HealthWatch: New Treatments Could Cure Allergies Reporting


allergiesAllergies – whether seasonal, food related, or environmental – can be debilitating.  But what if you could enjoy the spring without the sniffles, pet a dog without breaking out, or eat a peanut butter cookie without the fear of landing in the emergency room?

Cures for all these allergies, and more, may be closer than you think.

“They hurt, I’m not going to lie,” New York City resident Elisa Balestra says. “A shot is a shot.”

Balestra recently got her monthly allergy vaccine. It’s the only thing that helps ease her seasonal allergy symptoms, which she said have been particularly bad this year.

“I get congested, my head kind of turns into a headache, and I feel it just kind of takes all of the energy out of me,” Balestra said.

Balestra is far from alone – one in five Americans suffers from allergies.

To date, there is no cure for any of them; symptoms can only be managed with medication. But now, emerging and cutting-edge treatments from around the world promise to dramatically decrease, if not put an end to, most – if not all – allergic reactions for good.
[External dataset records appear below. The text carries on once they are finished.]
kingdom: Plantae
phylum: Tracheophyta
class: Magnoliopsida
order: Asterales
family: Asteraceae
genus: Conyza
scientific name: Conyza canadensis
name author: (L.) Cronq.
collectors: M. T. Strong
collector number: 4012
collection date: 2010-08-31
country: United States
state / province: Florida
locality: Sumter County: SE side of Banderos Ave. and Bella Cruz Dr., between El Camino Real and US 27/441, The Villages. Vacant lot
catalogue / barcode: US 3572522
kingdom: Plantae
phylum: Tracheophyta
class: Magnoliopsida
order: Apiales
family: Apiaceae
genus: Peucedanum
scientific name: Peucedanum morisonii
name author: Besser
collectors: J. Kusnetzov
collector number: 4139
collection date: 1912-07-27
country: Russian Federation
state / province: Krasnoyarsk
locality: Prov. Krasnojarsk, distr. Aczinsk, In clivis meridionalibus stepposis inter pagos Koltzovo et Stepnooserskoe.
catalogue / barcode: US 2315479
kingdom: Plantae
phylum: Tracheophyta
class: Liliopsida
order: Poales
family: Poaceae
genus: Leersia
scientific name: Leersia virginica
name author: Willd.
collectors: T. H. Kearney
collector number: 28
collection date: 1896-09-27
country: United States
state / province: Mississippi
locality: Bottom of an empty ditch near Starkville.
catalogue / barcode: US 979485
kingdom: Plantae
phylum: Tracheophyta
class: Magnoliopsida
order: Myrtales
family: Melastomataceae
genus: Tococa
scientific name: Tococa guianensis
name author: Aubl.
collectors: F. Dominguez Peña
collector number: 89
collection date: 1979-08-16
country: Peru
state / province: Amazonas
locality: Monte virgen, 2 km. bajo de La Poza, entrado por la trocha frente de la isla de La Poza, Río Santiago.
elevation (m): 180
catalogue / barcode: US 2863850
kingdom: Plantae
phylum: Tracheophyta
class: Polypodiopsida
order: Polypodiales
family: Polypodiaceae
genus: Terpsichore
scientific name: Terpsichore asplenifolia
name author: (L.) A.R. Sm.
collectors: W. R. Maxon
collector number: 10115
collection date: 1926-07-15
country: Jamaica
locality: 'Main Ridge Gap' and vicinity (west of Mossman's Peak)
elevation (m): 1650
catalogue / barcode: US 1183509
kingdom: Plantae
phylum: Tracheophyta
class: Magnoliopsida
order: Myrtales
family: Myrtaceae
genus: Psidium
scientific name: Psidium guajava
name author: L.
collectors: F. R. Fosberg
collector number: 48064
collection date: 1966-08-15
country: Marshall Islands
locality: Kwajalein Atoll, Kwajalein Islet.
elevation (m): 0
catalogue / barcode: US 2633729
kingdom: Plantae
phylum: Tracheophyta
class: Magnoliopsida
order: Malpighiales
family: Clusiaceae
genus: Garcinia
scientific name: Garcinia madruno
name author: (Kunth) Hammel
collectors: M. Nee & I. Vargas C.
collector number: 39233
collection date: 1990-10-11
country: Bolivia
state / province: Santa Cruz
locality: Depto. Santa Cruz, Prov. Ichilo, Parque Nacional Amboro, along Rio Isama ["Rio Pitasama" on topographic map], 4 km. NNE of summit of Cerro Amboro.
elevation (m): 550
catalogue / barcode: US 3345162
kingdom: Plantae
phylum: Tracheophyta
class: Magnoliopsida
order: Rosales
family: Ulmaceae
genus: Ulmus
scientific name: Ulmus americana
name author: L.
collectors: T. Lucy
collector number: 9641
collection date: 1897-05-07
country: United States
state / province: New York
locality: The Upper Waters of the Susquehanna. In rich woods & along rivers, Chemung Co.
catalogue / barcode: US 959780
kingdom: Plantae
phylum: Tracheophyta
There’s a new, small device that researchers say may soon replace the use of drugs in the treatment of seasonal allergy symptoms.

“This is a light device, a red light, that is inserted inside the nose for approximately four minutes, three times a day – I use it myself,” said Dr. Yosef Krespi of St. Luke’s-Roosevelt Hospital.

Dr. Krespi says the infrared light works by significantly reducing the inflammatory reaction inside the nose, so there’s no more sneezing, coughing or congestion. Best of all, patients say, is that it eliminates the need for monthly allergy shots.

“It’s something I would do in a heartbeat,” Balestra said.

“I believe this will be cleared within the next year or so,” Dr. Krespi said.

Right now, if you suffer from certain food allergies, there’s not much you can do except avoid that food and carry emergency medicine.

“It’s like living in a mine field,” Dr. Scott Sicherer, a clinical researcher for the Jaffe Food Allergy Institute at Mount Sinai Medical Center, said.

Researchers also say a new pill could be a cure for some of the biggest food allergens, from peanuts and eggs to fish, and you won’t believe what it’s made from.

“Ginger, pepper and very common supplements like ginseng,” Dr. Xiu-Min Li said.

With a seemingly simple formula, the herbal pill is the brain child of Dr. Li, a researcher with the Manhattan-based Jaffe Food Allergy Institute. She came up with the combination of herbs based on a cure for a stomach parasite that had similar symptoms to many of today’s food allergies.

“We believe that this formula will have long-lasting effects,” Dr. Li said.

Then there’s a laser device that, doctors say, works similar to acupuncture. Doctors say it may put an end to suffering from a number of allergies, from pollen to pets, with just a handful of sessions.

“What we do is we use a cold laser to stimulate different acupuncture points known to calm down her stress response, so its really just positive reconditioning,” Dr. Dale Hanson, of the Advanced Allergy Relief Centers of Tampa Bay, said.

It may seem far-fetched, but the device is currently being used in Australia, and a growing number of patients currently undergoing the treatment there say it’s life-altering.

“Now I can be around a house full of pets and it does nothing,” patient Sandra Bassett said.

It’s important to remember that allergic reactions can be different every time they happen – one day they may be mild, and the next life-threatening – so every treatment should be under the strict supervision of your health care provider.